= Extrait fourni =
------------

Il exprime aussi le fait qu’il ne considèrera pas pour acquis ce que d’autres ont fait avant lui, préférant tout reconstruire par lui-même, annonçant même la tâche de déconstruire (Destruktion) la métaphysique traditionnelle (la déconstruction de l’histoire de l’ontologie) afin de mener à bien la question de l’être. En ce sens, Sein und Zeit est un livre qui se suffit à lui-même, c'est-à-dire sa lecture ne nécessite pas a priori la connaissance d’autres œuvres littéraires ou philosophiques. Cependant, Martin Heidegger ne rédigera pas ces chapitres sur la déconstruction de la métaphysique, chapitres qui étaient pourtant annoncés au début de l’ouvrage. Cependant, la déconstruction d'Aristote et de Kant a été élaborée dans ses cours à l'Université de Marbourg durant les années d'élaboration de Sein und Zeit.
Il présente ensuite la démarche choisie pour la recherche : la recherche sera menée par la méthode phénoménologique. Pour cela, il définit les deux termes composant le mot, à savoir phénomène et λόγος, revenant à leur racine grecque, puis le terme phénoménologie dans son entier. Un phénomène est ce qui se montre à même lui-même. Le phénomène montre donc l’étant tel qu'il est. Quant au λόγος, il s’agit du discours qui fait voir quelque chose comme quelque chose, qui montre (l’extraire de sa retraite et le faire voir comme sans retrait). Le λόγος a donc pour vocation de révéler l’étant tel qu’il est, révélation qui n’est rien d’autre que le concept grec présocratique d'άλήθεια (ouvert-sans-retrait, vérité). Ainsi nous dit Heidegger, l'αίσθησις (la sensation) est originellement bien plus proche de l'άλήθεια (la vérité) que le λόγος (le discours). Ceci est un point important dans Sein und Zeit ; nous verrons plus loin pourquoi. Et la phénoménologie alors ? La phénoménologie peut être définie par cette phrase : « Ce qui se montre, tel qu’il se montre de lui-même, le faire voir à partir de lui-même. » Et l’ontologie n’est possible que comme phénoménologie, nous dit Heidegger.
La partie méthode de la recherche est dès lors terminée. La recherche à proprement parler va pouvoir enfin commencer.
Dasein et être-au-monde
L’analyse existentiale
Le Dasein (étant qui permettra de répondre à la question du sens de être) existe et est le seul à exister. Le terme "exister" est ici à entendre en son sens technique. Ainsi, l’arbre, Dieu, le chat sont, mais n’existent pas. L’existence (Existenz) est le rapport particulier qu’entretient le Dasein avec son être, car même si le Dasein a la même texture que tout autre étant qu’il est amené à rencontrer, pour lui, il est évident qu’il est un étant insigne. (À ce sujet, dans Sein und Zeit, il y a la fameuse phrase « l’essence du Dasein tient dans son existence », phrase signifiant que le Dasein est un étant insigne pour qui, en son être, il y va de cet étant de cet être, que le Dasein est cet étant obligé à s’ouvrir (le ex de existence), à soutenir son être. Cette phrase célèbre a été mal interprétée par des existentialistes, tel Sartre, qui semblait voir ici que l’existence précède l’essence dans un sens totalement différent à ce qu’Heidegger a voulu signifier.

------------

= Données affichées =

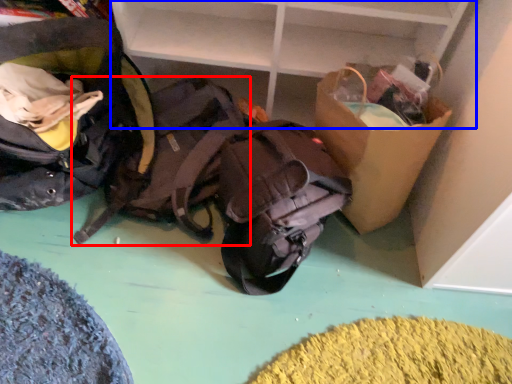
Question: Which object appears farthest to the camera in this image, backpack (highlighted by a red box) or shelf (highlighted by a blue box)?

Choices:
 (A) backpack
 (B) shelf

------------

= Exercice =
Recopiez le passage sur Sein und Zeit, depuis « Il exprime aussi » jusqu'à « Sein und Zeit. ».

= Corrigé =
Il exprime aussi le fait qu’il ne considèrera pas pour acquis ce que d’autres ont fait avant lui, préférant tout reconstruire par lui-même, annonçant même la tâche de déconstruire (Destruktion) la métaphysique traditionnelle (la déconstruction de l’histoire de l’ontologie) afin de mener à bien la question de l’être. En ce sens, Sein und Zeit est un livre qui se suffit à lui-même, c'est-à-dire sa lecture ne nécessite pas a priori la connaissance d’autres œuvres littéraires ou philosophiques. Cependant, Martin Heidegger ne rédigera pas ces chapitres sur la déconstruction de la métaphysique, chapitres qui étaient pourtant annoncés au début de l’ouvrage. Cependant, la déconstruction d'Aristote et de Kant a été élaborée dans ses cours à l'Université de Marbourg durant les années d'élaboration de Sein und Zeit.